#### WHAT TO DO:
In the forum thread below on distance from a point to a curve, why does Answer 3 recommend computing the square of each distance rather than the actual distance? Reply in one to three sentences.

#### TEXT SHOWN:
----

I solved it using standard Bsplines instead of the mathematica features, for the sake of clarity.

Clear["Global`*"];
(*first define the points *)
pts = {{
        29.124, 284.61}, {
        25.066, 258.56}, {
        20.926, 212.47}, {
        34, 176}, {
        38.706, 162.87}, {
        46.556, 149.82}, {
        54.393, 138.78}};

(*define a bspline template function *)

b[t_, p0_, p1_, p2_, p3_] :=
                  (1-t)^3 p0 + 3 (1-t)^2 t p1 + 3 (1-t) t^2 p2 + t^3 p3;

(* define two bsplines *)
b1[t_] := b[t, pts[[1]], pts[[2]], pts[[3]], pts[[4]]];
b2[t_] := b[t, pts[[4]], pts[[5]], pts[[6]], pts[[7]]];

(* Lets see the curve *)

Show[Graphics[{Red, Point[pts], Green, Line[pts]}, Axes -> True], 
 ParametricPlot[BSplineFunction[pts][t], {t, 0, 1}]]

. ( Rotated ! for screen space saving )

(*Now define the distance from any point u to a point in our Bezier*)
d[u_, t_] := If[(0 <= t <= 1), Norm[u - b1[t]], Norm[u - b2[t - 1]]];

(*Define a function that find the minimum distance from any point u \
to our curve*)
h[u_] := NMinimize[{d[u, t], 0.0001 <= t <= 1.9999}, t];

(*Lets test it ! *)
Plot3D[h[{x, y}][[1]], {x, 20, 55}, {y, 130, 300}]

This plot is the (minimum) distance from any point in space to our curve (of course the value over the curve is zero):

Answer 2

First, render the curve to a bitmap (black and white) with your favourite algorithm. Then, whenever you need, determine the nearest pixel to the mouse position using information from this question. You can modify the searching function so that it will return distance, so you can easilly compare it with your requirements. This method gives you the distance with tolerance of 1-2 pixels, which will do, I guess.

Answer 3

Definition: distance from a point to a line segment = distance from the original point to the closest point still on the segment.

Assumption: an algo to compute the distance from a point to a segment is known (e.g. compute the intercept with the segment of the normal to the segment passing through the original point. If the intersection is outside the segment, pick the closest end-point of the segment)

1. use the deCasteljau algo and subdivide your cubics until getting to a good enough daisy-chain of linear segments. Supplementary info the "Bezier curve flattening" section
2. consider the minimum of the distances between your point and the resulted segments as the distance from your point to the curve. Repeat for all the curves in your set.

Refinement at point 2: don't compute the actual distance, but the square of it, getting the minimum square distance is good enough - saves a sqrt call/segment.

----

#### INFORMATION PROVIDED:
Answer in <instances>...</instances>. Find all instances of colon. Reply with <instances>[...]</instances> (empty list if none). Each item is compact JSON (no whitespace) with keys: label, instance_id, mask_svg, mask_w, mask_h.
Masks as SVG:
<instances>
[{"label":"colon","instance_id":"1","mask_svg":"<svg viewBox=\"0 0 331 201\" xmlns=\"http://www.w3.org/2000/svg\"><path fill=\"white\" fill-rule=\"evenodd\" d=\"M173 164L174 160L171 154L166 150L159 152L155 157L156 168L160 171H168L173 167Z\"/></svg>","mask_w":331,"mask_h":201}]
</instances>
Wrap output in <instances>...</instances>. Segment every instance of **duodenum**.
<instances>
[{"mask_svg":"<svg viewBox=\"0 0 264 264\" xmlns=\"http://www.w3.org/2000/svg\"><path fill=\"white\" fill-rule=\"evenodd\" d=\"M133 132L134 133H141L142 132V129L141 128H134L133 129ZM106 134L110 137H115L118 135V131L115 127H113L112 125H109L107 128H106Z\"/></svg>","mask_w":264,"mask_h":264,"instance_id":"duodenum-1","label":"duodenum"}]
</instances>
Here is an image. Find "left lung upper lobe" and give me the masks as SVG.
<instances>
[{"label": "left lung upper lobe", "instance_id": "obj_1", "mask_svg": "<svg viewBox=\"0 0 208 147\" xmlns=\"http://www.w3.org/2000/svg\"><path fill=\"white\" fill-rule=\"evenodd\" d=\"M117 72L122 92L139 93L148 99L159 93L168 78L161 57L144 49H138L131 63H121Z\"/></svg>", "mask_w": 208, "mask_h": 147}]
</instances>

----

#### ANSWER:
Finding the minimum squared distance is good enough for the purpose, and it saves one square-root call for each segment.